Estimate your blood alcohol content from sex, body weight, the number of standard drinks and how long ago you started, then see a sober-up timeline. A rough guide only – never use it to decide whether to drive.
Custom drink: set your own volume and strength
The line assumes your body clears alcohol at a steady rate of about 0.015% BAC per hour. The curve falls in a straight line until it reaches zero.
| Time from now | Estimated BAC | General effects |
|---|
Effect labels describe typical impairment in the general population. They are not legal categories and do not mean any level is safe.
For beginners: how to read this result
Real blood alcohol content depends on food, hydration, medication, health, tolerance, how fast you drank and many other factors this calculator cannot know. The number shown here can be far from your true BAC. Do not use it to decide whether it is safe or legal to drive, ride or operate machinery. There is no safe way to drive after drinking - if you have had any alcohol, do not drive.
Safety first. This calculator gives a rough, simplified estimate. It cannot tell you whether it is safe or legal to drive, ride or operate machinery, and your real blood alcohol content can be well above or below the figure shown. There is no safe way to drive after drinking – if you have had any alcohol, do not drive.
To get a result, load one of the example scenarios or enter your own values: pick your sex, choose kilograms or pounds and type your body weight, the number of standard drinks and the hours since your first drink. The advanced panel lets you replace the standard drink with a custom one defined by its volume and alcohol strength.

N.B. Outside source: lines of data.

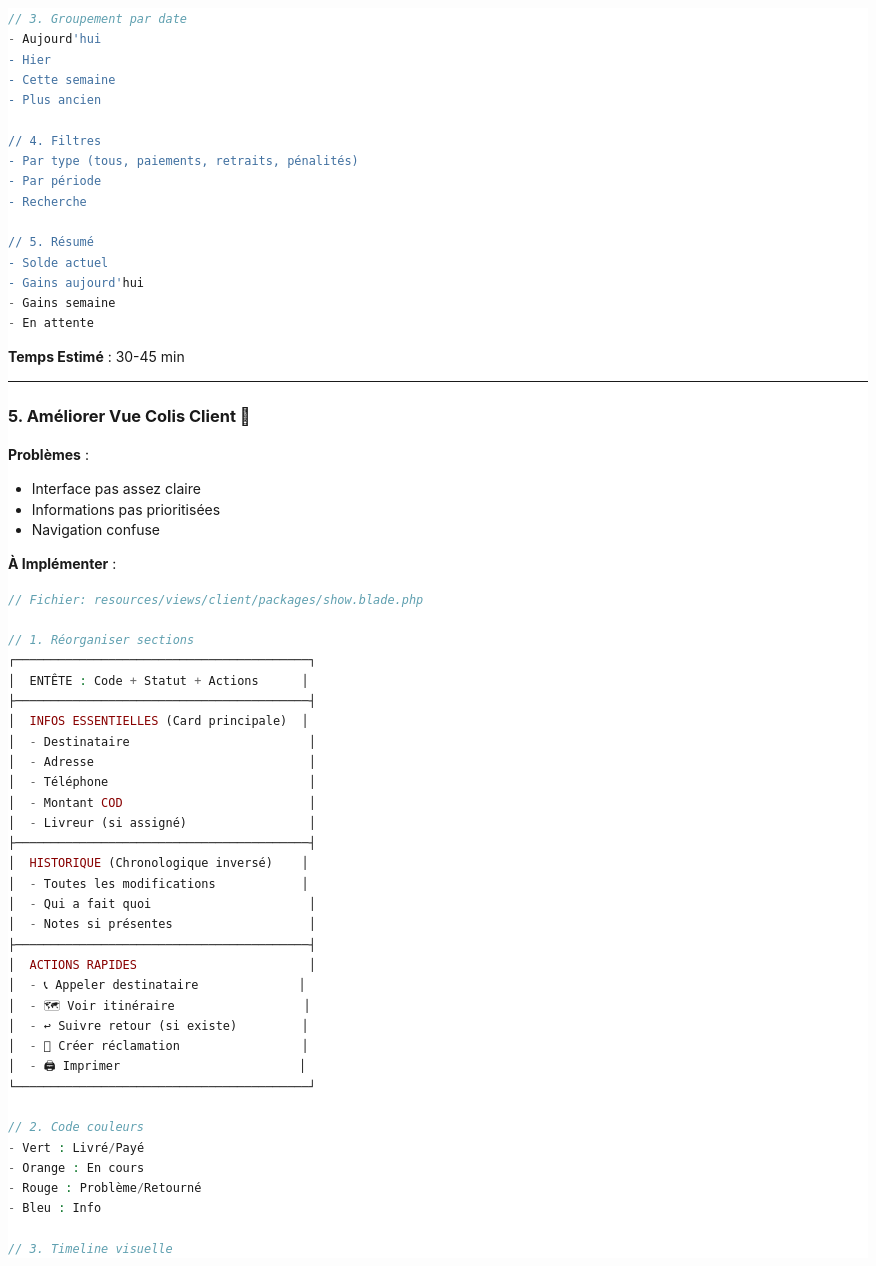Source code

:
 ```php
// 3. Groupement par date
- Aujourd'hui
- Hier
- Cette semaine
- Plus ancien

// 4. Filtres
- Par type (tous, paiements, retraits, pénalités)
- Par période
- Recherche

// 5. Résumé
- Solde actuel
- Gains aujourd'hui
- Gains semaine
- En attente
```

**Temps Estimé** : 30-45 min

---

### **5. Améliorer Vue Colis Client** 🔧

**Problèmes** :
- Interface pas assez claire
- Informations pas prioritisées
- Navigation confuse

**À Implémenter** :
```php
// Fichier: resources/views/client/packages/show.blade.php

// 1. Réorganiser sections
┌─────────────────────────────────────────┐
│  ENTÊTE : Code + Statut + Actions      │
├─────────────────────────────────────────┤
│  INFOS ESSENTIELLES (Card principale)  │
│  - Destinataire                         │
│  - Adresse                              │
│  - Téléphone                            │
│  - Montant COD                          │
│  - Livreur (si assigné)                 │
├─────────────────────────────────────────┤
│  HISTORIQUE (Chronologique inversé)    │
│  - Toutes les modifications            │
│  - Qui a fait quoi                      │
│  - Notes si présentes                   │
├─────────────────────────────────────────┤
│  ACTIONS RAPIDES                        │
│  - 📞 Appeler destinataire              │
│  - 🗺️ Voir itinéraire                  │
│  - ↩️ Suivre retour (si existe)         │
│  - 📝 Créer réclamation                 │
│  - 🖨️ Imprimer                         │
└─────────────────────────────────────────┘

// 2. Code couleurs
- Vert : Livré/Payé
- Orange : En cours
- Rouge : Problème/Retourné
- Bleu : Info

// 3. Timeline visuelle
```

How blood alcohol content is estimated
The calculator uses the Widmark equation, the classic model behind most BAC tools. First it works out the total grams of pure alcohol consumed. One US standard drink contains about 14 g of alcohol; a custom drink is volume in millilitres multiplied by its alcohol by volume as a fraction and by 0.789, the density of alcohol.
That total is divided by your body water, approximated as body weight in grams multiplied by a distribution ratio – about 0.68 for men and 0.55 for women, reflecting average differences in body water. Multiplying by 100 gives the peak BAC as a percentage. Finally the model subtracts metabolism: the body clears alcohol at a steady rate of roughly 0.015% BAC per hour, so the longer it has been since your first drink, the lower the estimate. BAC is never allowed to fall below zero.
The sober-up timeline
Because alcohol leaves the body at a near-constant rate, the estimated BAC falls in a straight line. The chart and table plot that decline hour by hour until it reaches about 0.00%. The estimated time to zero is simply the current estimate divided by 0.015 per hour. Coffee, cold water, food or fresh air do not speed this up – only time lowers BAC.
Why the impairment labels are not legal advice
The result shows a general impairment category – minimal, mild, significantly impaired or severe – based on the estimated BAC. These describe typical effects across the population. They are not legal thresholds, they are not a measurement, and they never indicate that any amount of alcohol is safe before driving. Legal limits differ by country and region and are often well below the level at which a person feels impaired.
What this estimate does not include
The Widmark model assumes every drink has already been fully absorbed and ignores many real factors: food in the stomach, hydration, how quickly you drank, medication, illness, liver health, age, individual tolerance and exact body composition. Two people with identical inputs can have very different real BAC. Treat the number as a rough illustration of how alcohol and time interact, not as a personal safety reading.